Skisprung-Coach Horngacher vor «harter Prüfung»

Hinterzarten – Elf Jahre Werner Schuster sind endgültig Geschichte, jetzt bricht im deutschen Skispringen die Zeit von Stefan Horngacher an. 

Der 49 Jahre alte Tiroler tritt bei den von großen Erfolgen verwöhnten Adlern ein schweres Erbe als Bundestrainer an, kommt aber auch selbst mit einigen bedeutenden Siegen aus Polen zum Deutschen Skiverband. Direkt zum Start seiner Amtszeit ist Horngacher und dem Sportlichen Leiter Horst Hüttel ein Coup gelungen: Martin Schmitt, der selbst als neuer Chefcoach gehandelt wurde, unterstützt Horngachers Trainerteam künftig als Talentscout.
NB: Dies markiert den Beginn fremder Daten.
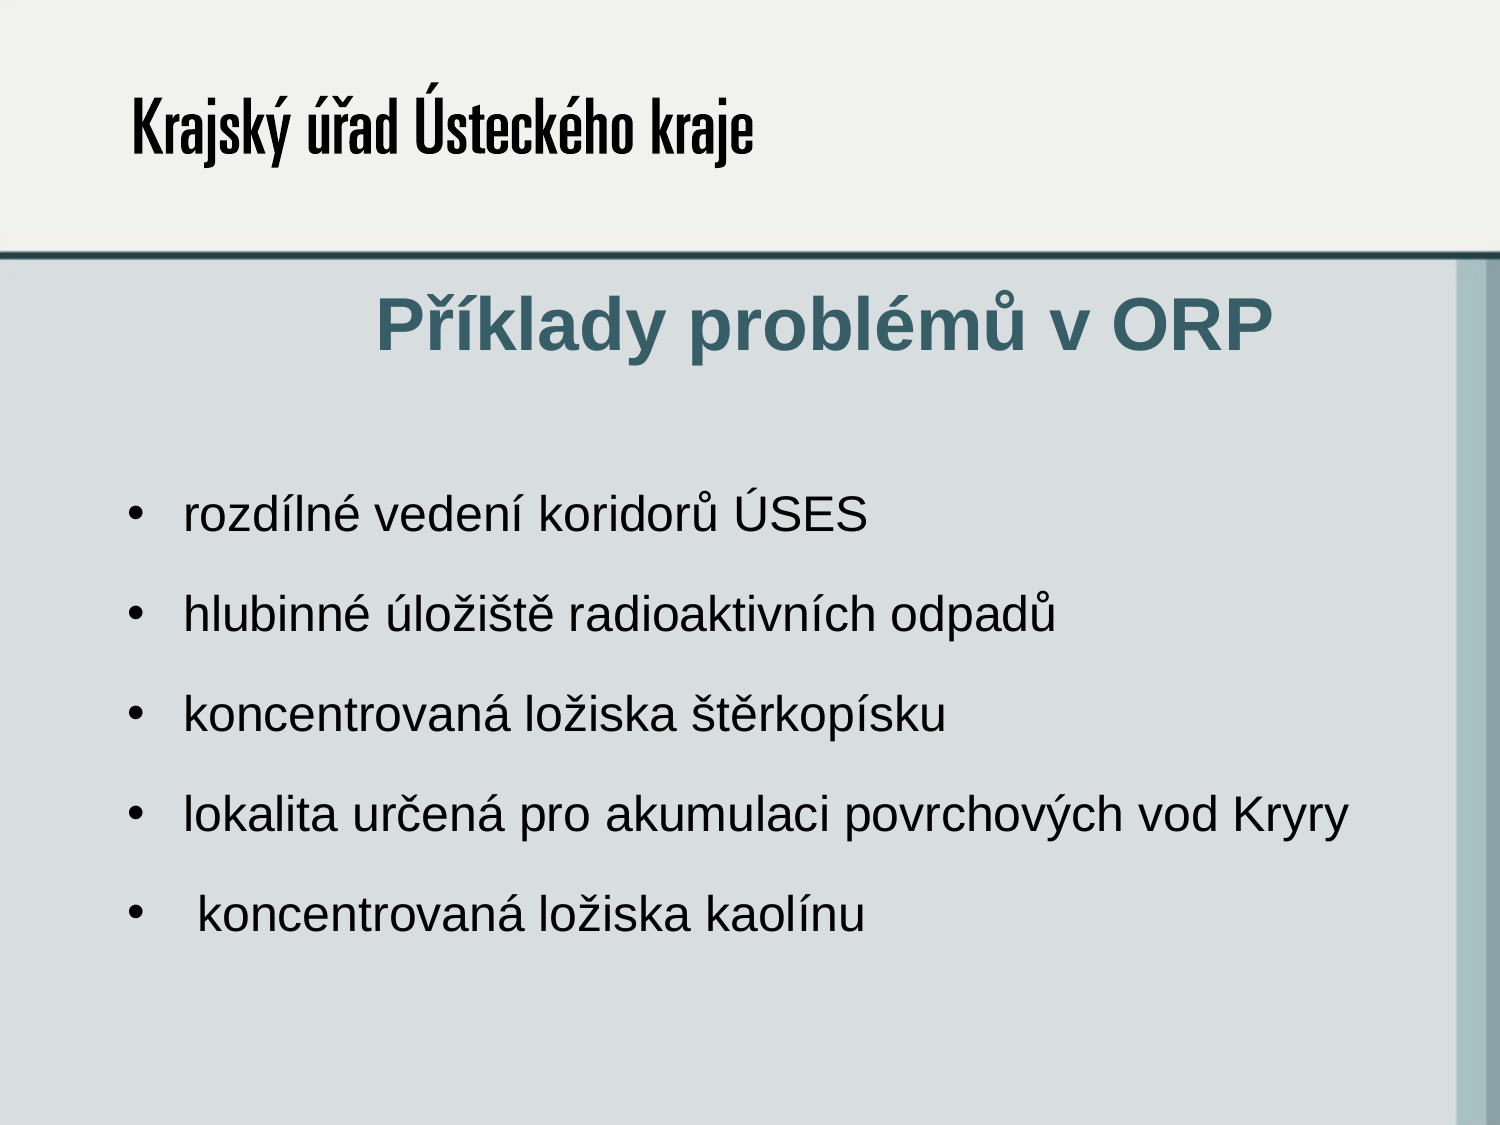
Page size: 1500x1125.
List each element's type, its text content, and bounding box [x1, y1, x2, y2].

list rozdílné vedení koridorů ÚSES hlubinné úložiště radioaktivních odpadů koncentrovaná ložiska štěrkopísku lokalita určená pro akumulaci povrchových vod Kryry koncentrovaná ložiska kaolínu [112, 444, 1471, 1012]
picture [0, 0, 1500, 1125]
title Příklady problémů v ORP [360, 231, 1329, 409]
«Wir sind extrem glücklich, einen gemeinsamen Weg für eine Zusammenarbeit gefunden zu haben, dass Martin ganz unten an der Basis den Nachwuchs im Blick hat», sagte Hüttel. Der frühere Weltmeister erklärte zu seiner neuen Rolle: «Das ist eine Aufgabe, die mich reizt. Skispringen liegt mir immer am Herzen, es ist mein Bedürfnis etwas weiterzugeben.»

Ex-Profi Schmitt bereitet die Zukunft vor, Schanzen-Fachmann Horngacher treibt den aktuellen Kader um Einzel-Weltmeister Markus Eisenbichler in Richtung Heim-WM 2021 in Oberstdorf. Da ist der Sommer-Grand-Prix an diesem Wochenende in Hinterzarten ein aufregender Auftakt ins neue Abenteuer für Horngacher, der mit seiner Familie im Schwarzwald lebt.

Doch der Start stellt sich für den Coach alles andere als einfach dar. Die Siege von Weltmeister Eisenbichler und Olympiasieger Andreas Wellinger sind eigentlich Bürde genug, doch der Neu-Trainer muss sich auch mit einigen Personalsorgen herumschlagen. Wellinger und David Siegel fallen mit Kreuzbandverletzungen lange aus, auch der leidgeplagte Ex-Weltmeister Severin Freund ist nach einer Knie-OP in Hinterzarten noch nicht dabei.

«Wir haben leider Gottes eine schwierige Zeit vor uns», sagte  Horngacher in einem Interview der «Badischen Zeitung» mit Blick auf die drei verletzten Athleten. Wellinger muss definitiv den kompletten Winter pausieren, auch bei Siegel und Freund könnte die Rückkehr noch dauern. «Eine Prognose ist schwierig. Die Athleten und wir Trainer müssen Geduld haben. Das ist eine harte Prüfung», betonte Horngacher.

Der Winter 2019/2020 ist nach dem Trainerwechsel von Schuster zu seinem ehemaligen Assistenten Horngacher ein ideales Übergangsjahr, weil weder Olympische Spiele noch eine Nordische Ski-WM auf dem Programm stehen. Ein unerreichtes Ziel aus der Ära Schuster gibt es aber doch noch: Den Gesamtsieg bei der Vierschanzentournee. Auf den letzten Triumph von Sven Hannawald im Jahr 2002 angesprochen sagte  Horngacher: «Ewig lang her. Da müssen wir nachlegen. Das Team hat die Motivation, das zu schaffen.»